If underlying stressors are causing illness, they need to be identified for a complete treatment, says Dr. Karen Johnson, associate chair of the department of psychiatry at Washington Hospital Center in Northwest.

Also, if behavioral therapy doesn’t fully help the patient, medication should be considered. Selective serotonin reuptake inhibitor drugs, such as Prozac, are usually used to treat obsessive-compulsive disorder. Patients shouldn’t be embarrassed to take medication for the illness, she says.

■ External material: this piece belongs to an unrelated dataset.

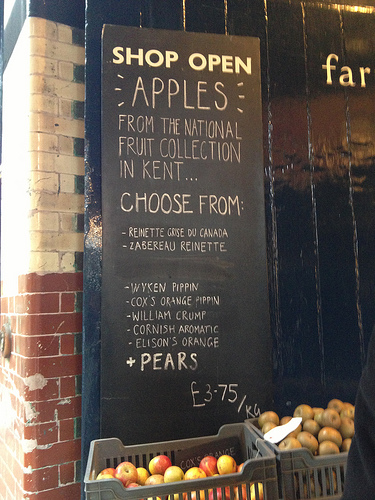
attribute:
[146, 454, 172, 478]
apple — red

“No one wants to admit that there is something wrong. No one wants to admit they are having constant preoccupation,” Dr. Johnson says. “The longer it goes untreated, the harder it is to get it under control and [it] impairs the person’s ability to function.”

Recent neuroimaging studies have shown that there is a dysregulation of circuitry from the cortex to the thalamus region of the brain, says Dr. Noori Mirmirani, director of behavioral services at Inova Alexandria Hospital and Inova Mount Vernon Hospital in Alexandria.

When medication is used to treat obsessive-compulsive disorder, the high level of activity seems to diminish to normal level in neuroimaging tests, he says.

Friends or family members of people who could be suffering from obsessive-compulsive disorder should refer them for treatment, Dr. Mirmirani says. Telling the person over and over again that “everything is going to be OK” isn’t going to fix a circuitry problem in the brain.

“If you are about to hurt yourself or you can’t sleep, you need to seek treatment so you can function normally,” Dr. Mirmirani says. “If you check the lock on your door one or two times before you go to bed, you don’t need treatment. If you check it for two hours, you need treatment.”